Le label écoréseau de chaleur est décerné chaque année aux collectivités par Amorce, un organisme indépendant. Il récompense leurs efforts en matière de chauffage collectif. Trois critères d’attribution : le réseau de chaleur doit véhiculer de la chaleur issue pour plus de 50% d’énergies renouvelables et/ou de récupération (EnR&R) ; il doit être compétitif en coût ; il doit rendre compte de son service auprès des abonnés et des usagers du service public à travers un lieu de concertation.

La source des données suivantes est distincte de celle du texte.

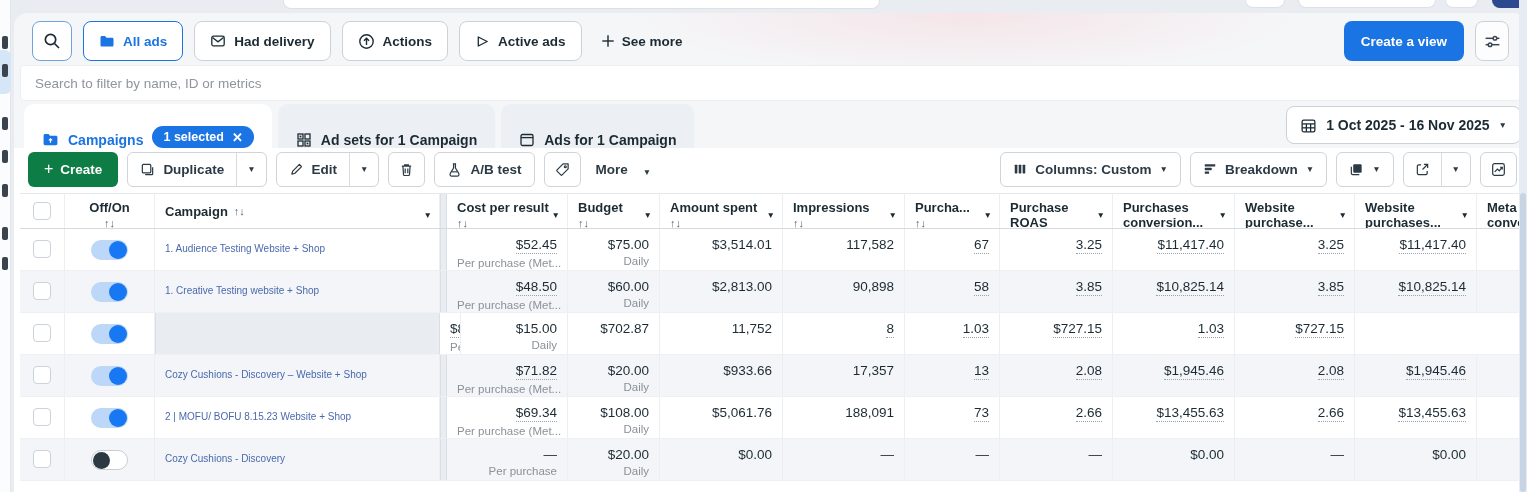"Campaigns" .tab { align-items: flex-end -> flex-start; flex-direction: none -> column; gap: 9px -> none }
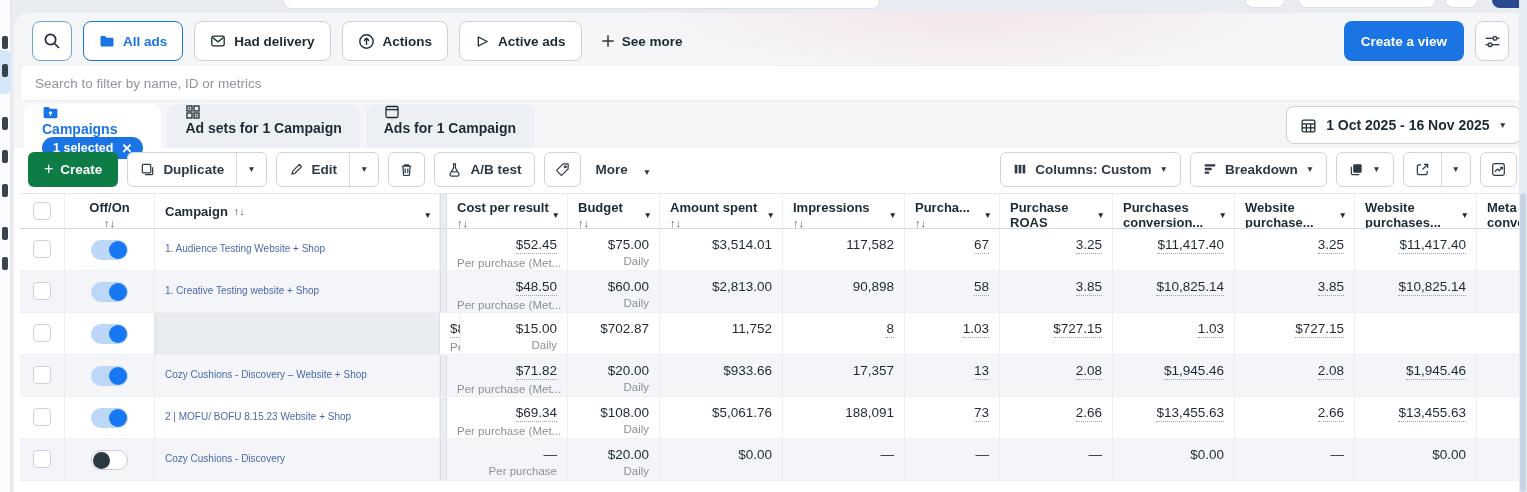"Off/On" .thead { height: 36px -> 44px }
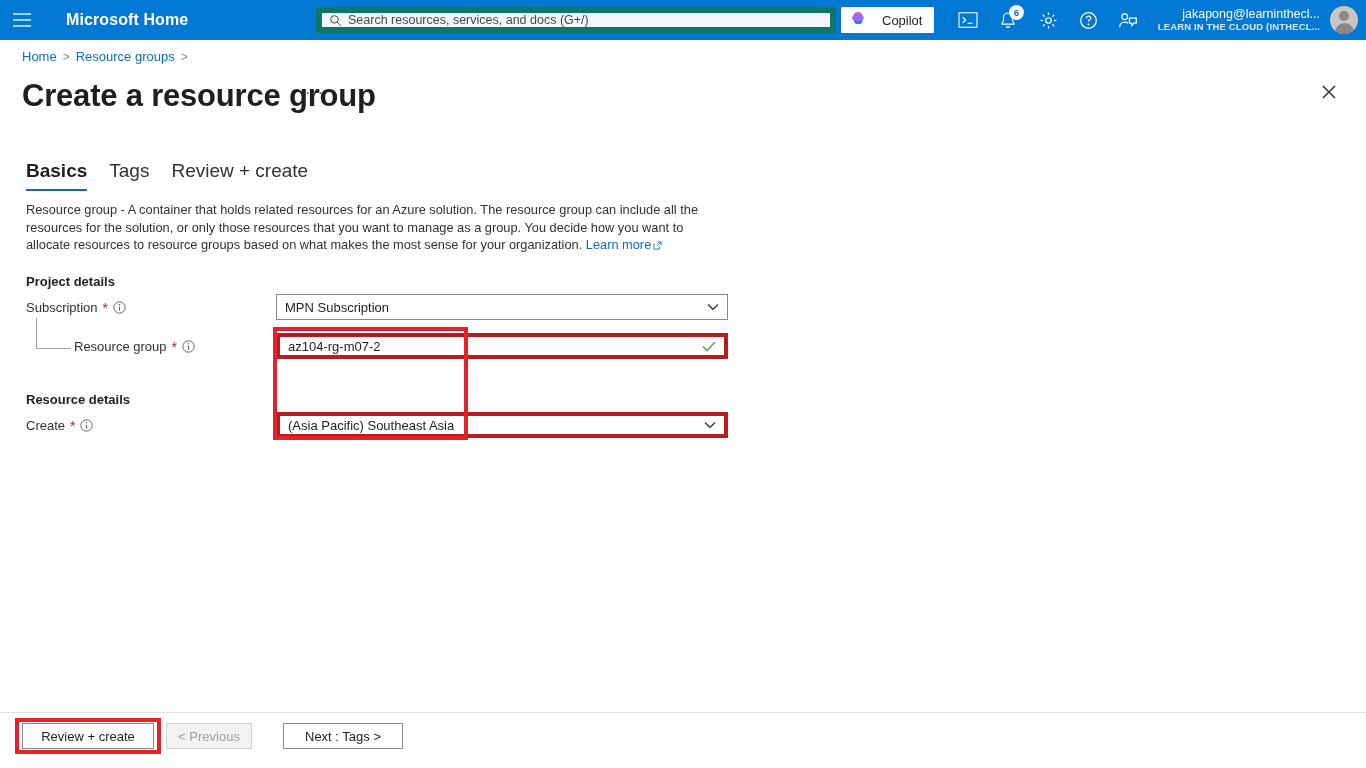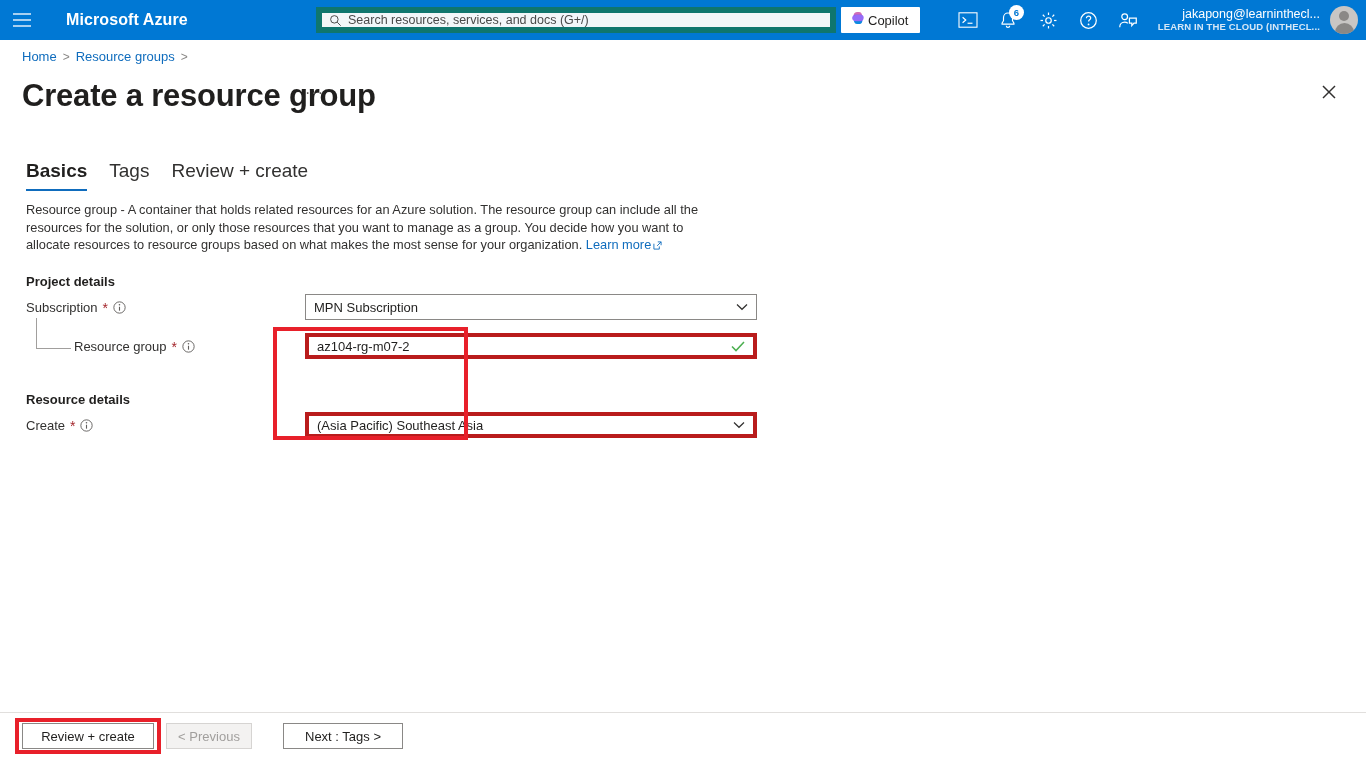"Microsoft Azure" div.brand { text: Azure -> Home }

Les chiffres clés du Réseau de chaleur urbain de Brest :

Avant la mise en œuvre du schéma directeur de développement : 

  • 25 km 
  • 20 000 équivalents logements chauffés 
  • 20 000 tonnes de CO2 évitées 
  • 11 000 tonnes équivalant pétrole économisées 
  • 38 abonnés (BMH, UBO, CLOUS, CHU, Hôtel de Ville, Brest métropole, divers syndic de copropriétés, divers établissements d’enseignement - Kérichen, Croix Rouge …) pour 116 points de livraison 

Après la mise en œuvre du schéma directeur 2012- 2017 : 

  • 53 km 
  • 30 000 équivalent logements chauffés 
  • 30 000 tonnes de C02 évitées (+ 10 000 par rapport à 2013) 
  • 16 500 TEP* économisées (+ 5 500 TEP économisées) 
  • 78 abonnés (13 « abonnés » en + ) pour 193 points de livraison (77 points de livraisons en +) 
  • (Base Navale, résidence pour personnes âgées, copropriétés, Ensta, Ateliers des Capucins) 
  • 20 M€ d’investissement sur le réseau à amortir sur 25 ans 
  • 9 M€ de subventions de l’ADEME 

A noter : 30 000 Tonnes de C02 évitées/an = 18 000 véhicules « retirés » de la circulation.